Funds hang on to Resilient
MANIPULATION: GROUP DENIES ANY WRONGDOING
The first quarter was catastrophic for investment funds heavily backing the group.
Investors stick by group of companies despite it facing on-going probes by the JSE.
Although the first quarter (Q1) turned out to be catastrophic for investment funds heavily backing the Resilient companies – including Resilient, Greenbay, Nepi Rockcastle and Fortress – many are still hanging on to their major positions.
For years, funds backing Resilient companies outperformed the benchmark FTSE/SA Listed Property Index (Sapy) and dominated unit trust performance tables.
However, top-rated funds are likely to underperform in 2018 given the tumultuous start to the year. The real estate stock rally came to a spectacular end in 2018’s Q1 – with the Sapy index slumping 21.47% and delivering negative total returns of 19.35%.
The unprecedented selloff in Resilient companies’ share prices, on the back of allegations that they use questionable accounting policies and related parties to artificially boost dividend payments, has weighed heavily on the sector.
Resilient has denied any wrongdoing.
Fears that Resilient companies might be the next Steinhoff have placed its shares in the losers pile, with Resilient plunging 66.9%, Fortress B shares 71.8%, Greenbay Properties 60.8%, and Nepi Rockcastle 46.2%.
Investment funds with large exposures to Resilient companies – as large as between 30% to over 50% at end December – have taken a massive hit.
Government pensioners are also feeling the heat, as the Public Investment Corporation (PIC) has pencilled in losses as it is the single biggest shareholder in Resilient, Fortress, Nepi Rockcastle and Greenbay companies.
Two of 2017’s top-performing real estate funds (both delivering returns of over 20%), Metope MET Property Fund and Absa Property Equity Fund, were Q1’s worst performers.

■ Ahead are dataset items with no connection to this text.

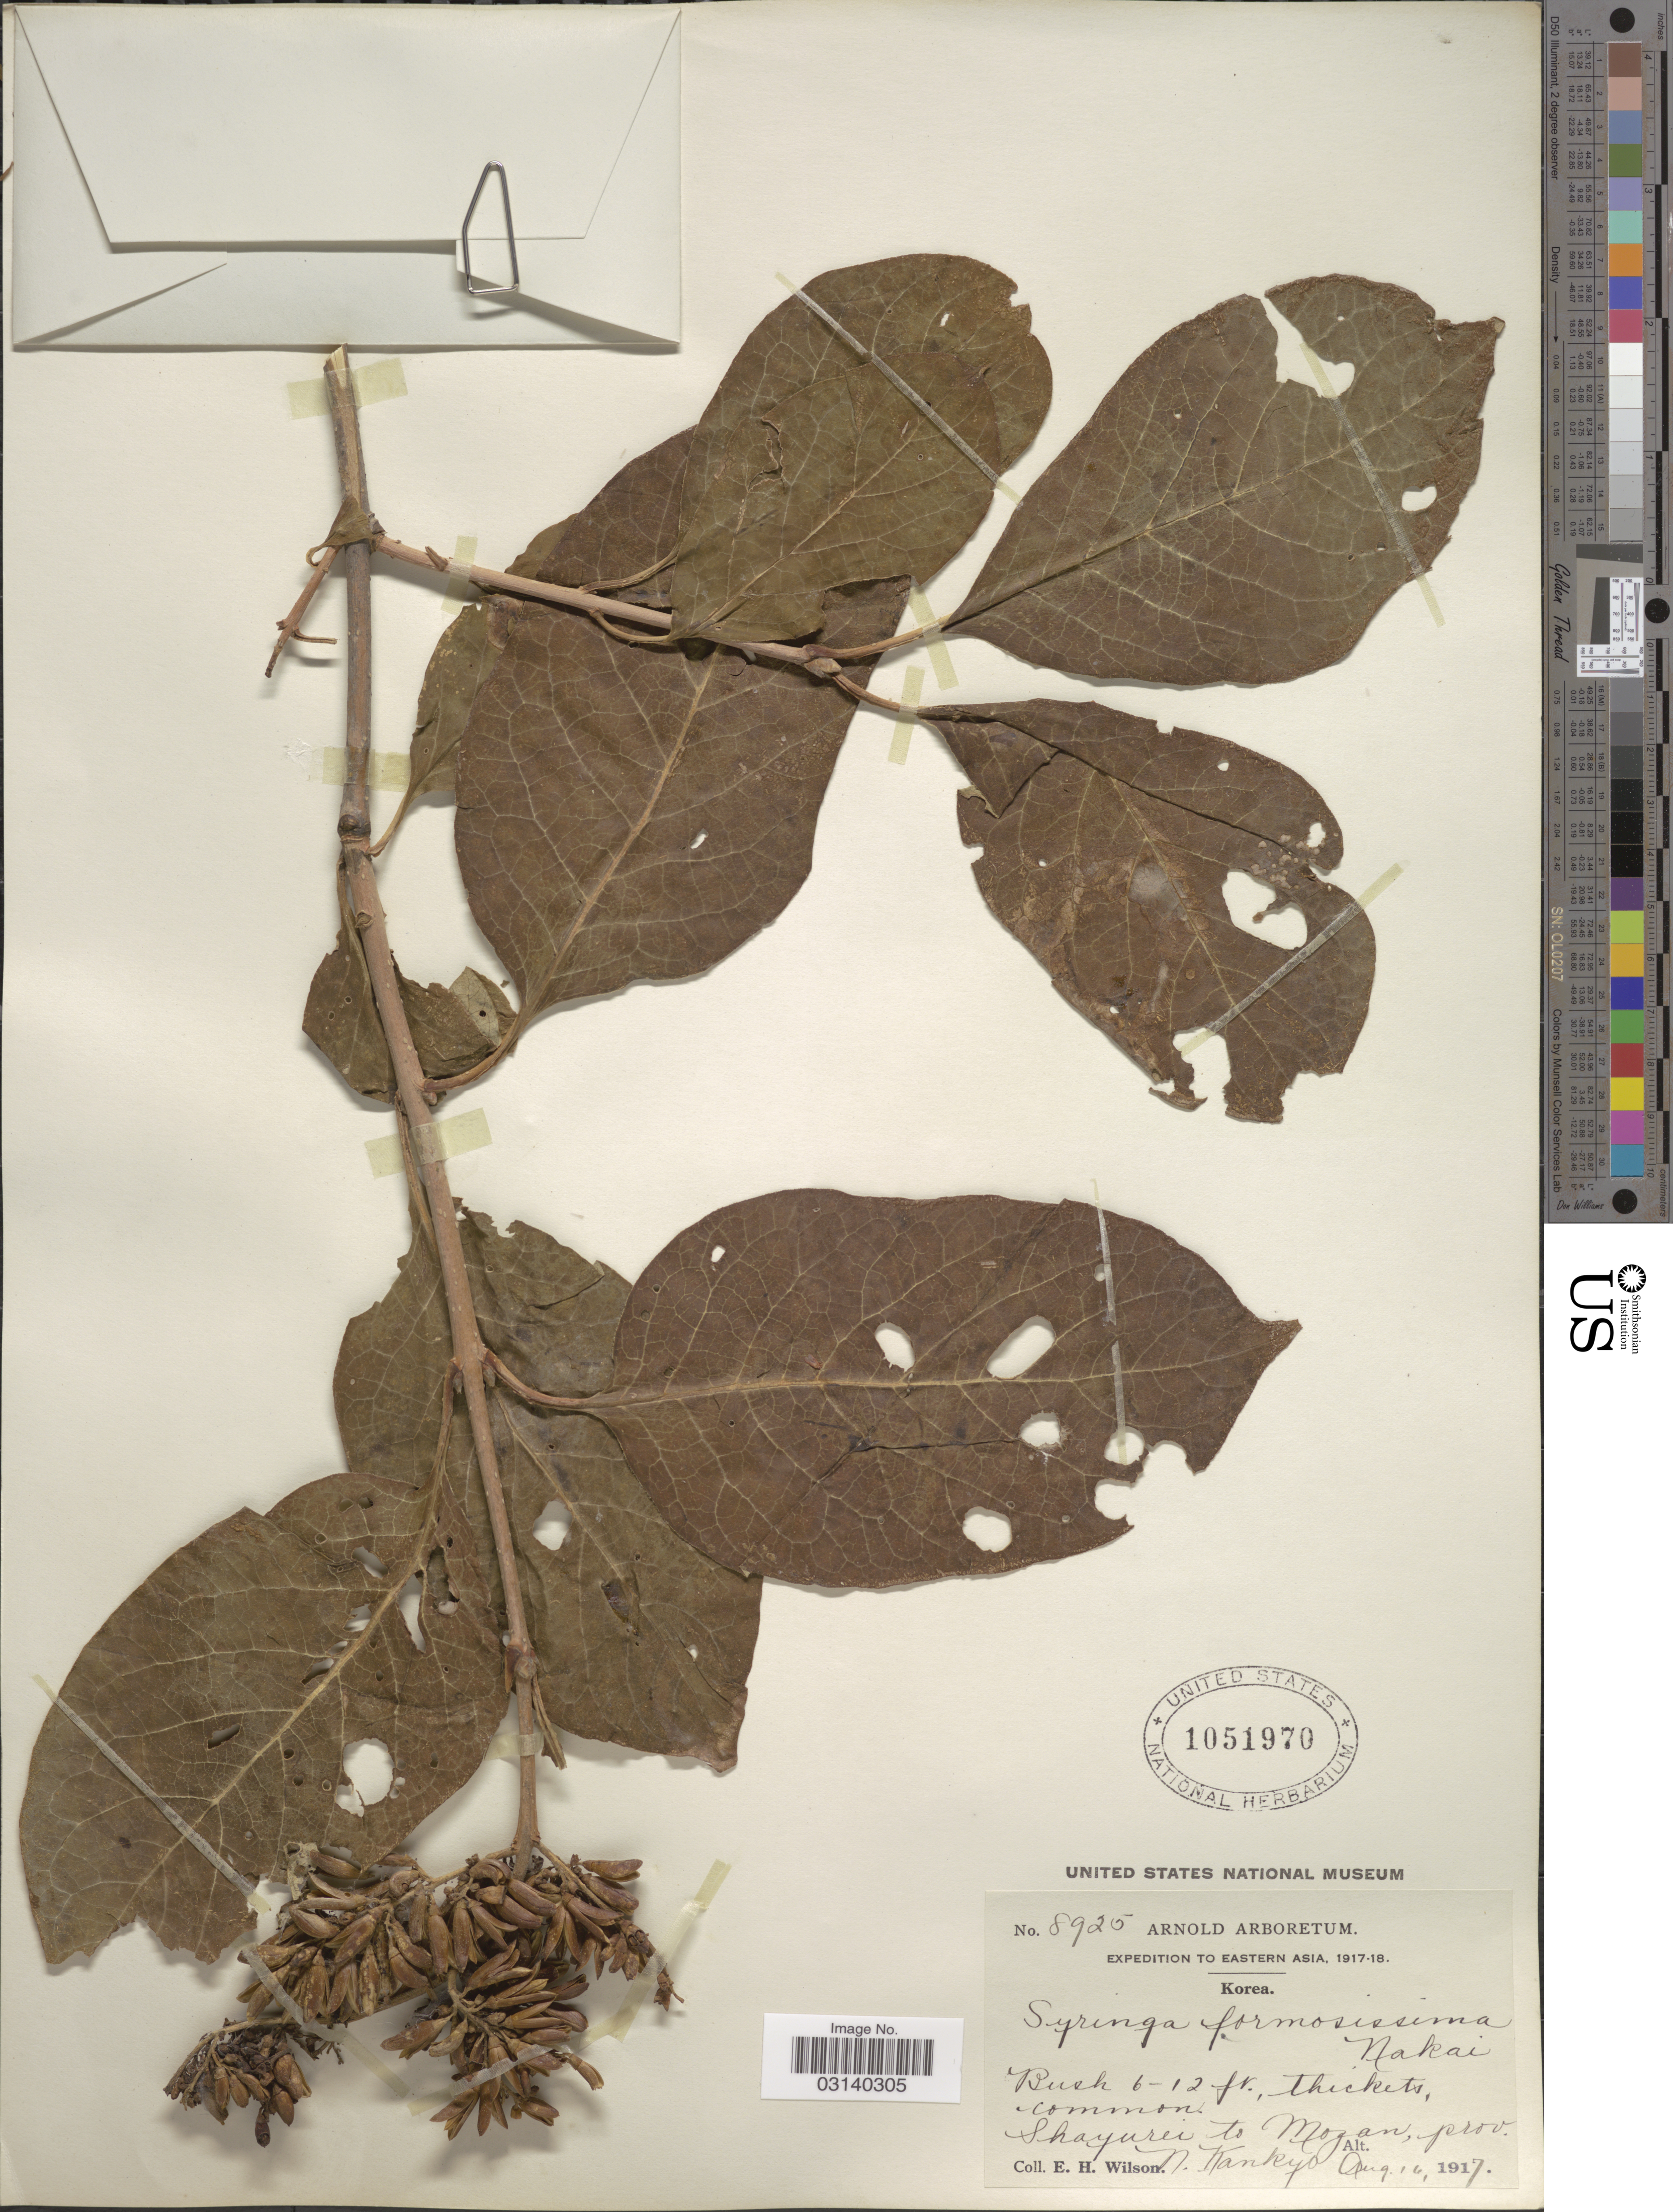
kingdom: Plantae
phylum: Tracheophyta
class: Magnoliopsida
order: Lamiales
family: Oleaceae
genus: Syringa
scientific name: Syringa wolfii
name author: C.K. Schneid.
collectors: E. Wilson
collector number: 8925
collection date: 1917-08-16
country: North Korea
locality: Eastern Asia. Shayurei to Mozan, prov. N. Kankyo.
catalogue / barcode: US 1051970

Resilient companies, including Fortress, Greenbay and Nepi Rockcastle, feature in Metope Investment Managers and Absa’s top six holdings, with a combined weighting of about 50% and 44.5%, respectively. Resilient also features in their top holdings.
For now, both are sticking by Resilient, despite it facing on-going investigations by the Financial Sector Conduct Authority (former FSB) and JSE into share price manipulation.
“The Resilient stable of companies’ own quality assets, have strong management teams, and are defensively managed with regards to mitigating interest and currency risks to income,” said Metope’s Liliane Barnard.
For Absa’s Fayyaz Mottiar, it’s about investing in Resilient companies for the long term, through the volatility.
Absa began reducing its holdings in Nepi Rockcastle (from over 20% to 13.3% at end December 2017) and Greenbay (from 10% to 7.7%) over valuations. However, it maintains its holdings in Resilient and Fortress.
“What is concerning … is that a group of hedge funds, long-only funds, and a bank allegedly colluded to actively bring these prices down whilst using social media and conventional media to drive sentiment,” Mottiar said in a note.
“This coordinated attack by a group of hedge funds has permanently changed the price determining the ability of the market.”